Excerpt from the Chronicles

Photo Credit: Alex Shuper. Unsplash License.

An extract from The Chronicles of the Last Days:

After the second Great War had been won, the victorious Americans went home to an undamaged country. They proceeded to build the freest and most prosperous society the world had ever seen. Vowing that their children would never suffer as they had, they lavished on them high-quality education, material comfort, and indulgent freedom.

This postwar generation was known as the Baby Boom. These “Boomers,” as they came to be called, took advantage of their opportunities, enjoying their freedom to the utmost, giving no thought to future generations – indeed, they made it a point to have few if any children of their own.

Yet this was not enough for them. They desired even more freedom. They identified Christian Puritanism as the one thing that was keeping them from total self-indulgence. “Let us destroy Christian Puritanism,” they said, “that there may be no limit to our license.” And so they did. Their contemporaries in Europe did the same. Together they plumbed the depths of depravity, squandered their nations’ wealth, and left the whole mess to the progressively smaller generations that followed them.

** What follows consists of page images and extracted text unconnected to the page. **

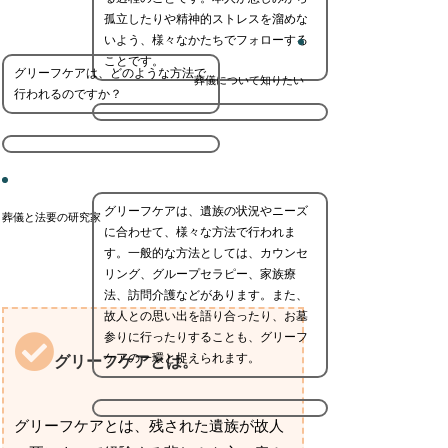
孤立したりや精神的ストレスを溜めな
いよう、様々なかたちでフォローする
ことです。
グリーフケアは、どのような方法で
葬儀について知りたい
行われるのですか？
グリーフケアは、遺族の状況やニーズ
葬儀と法要の研究家
に合わせて、様々な方法で行われま
す。一般的な方法としては、カウンセ
リング、グループセラピー、家族療
法、訪問介護などがあります。また、
故人との思い出を語り合ったり、お墓
参りに行ったりすることも、グリーフ
ケアの一環と捉えられます。
グリーフケアとは。
グリーフケアとは、残された遺族が故人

And when the Boomers finally aged and weakened, and realized that they must soon relinquish power and die, they said, “It is not right that the world should go on without us to enjoy it. Let us destroy the world – or let us at least destroy our civilization.”

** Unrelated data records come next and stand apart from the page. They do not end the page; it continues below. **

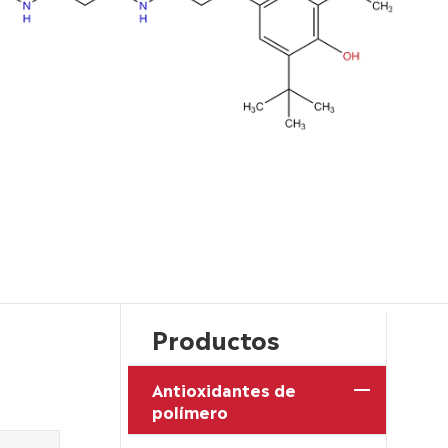
Productos
Antioxidantes de
polímero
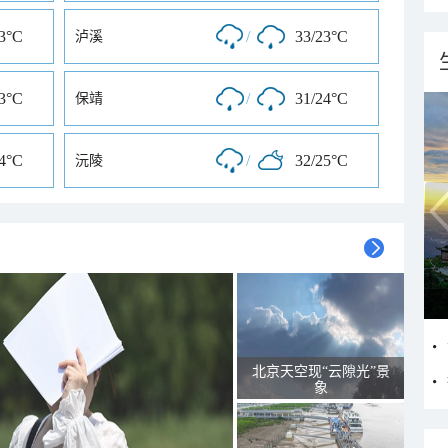
23°C
/
33/23°C
泸溪
23°C
/
31/24°C
保靖
24°C
/
32/25°C
沅陵
北京天空现“云隙光”景
象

And so they turned their civilization over to Islam, so that all liberty would be erased.

And this is why the name of Boomer remains a hissing and a byword among all the peoples of the earth, even unto this day.

2 thoughts on “Excerpt from the Chronicles”

  1. I read Anthony Burgess’s 1985 (1978) with interest back in the day – with its imagination of TUC=TUK (Trade Union Congress=The United Kingdom) versus Islam – and then along came Mrs. Thatcher and gave things some sort of twist, followed by whatever ‘Red-Green’ alliance has succeeded.

    And, as it turned out, 70 days before 1985 was published, the birth of Louise Brown and the expansion of the Huxleyan ‘Hatchery’ horrors of millions of murders in vitro, in culling of successful children in utero, of trashing frozen folks – and other folks still frozen, and lots of human trafficking. O brave new world that has such people in it!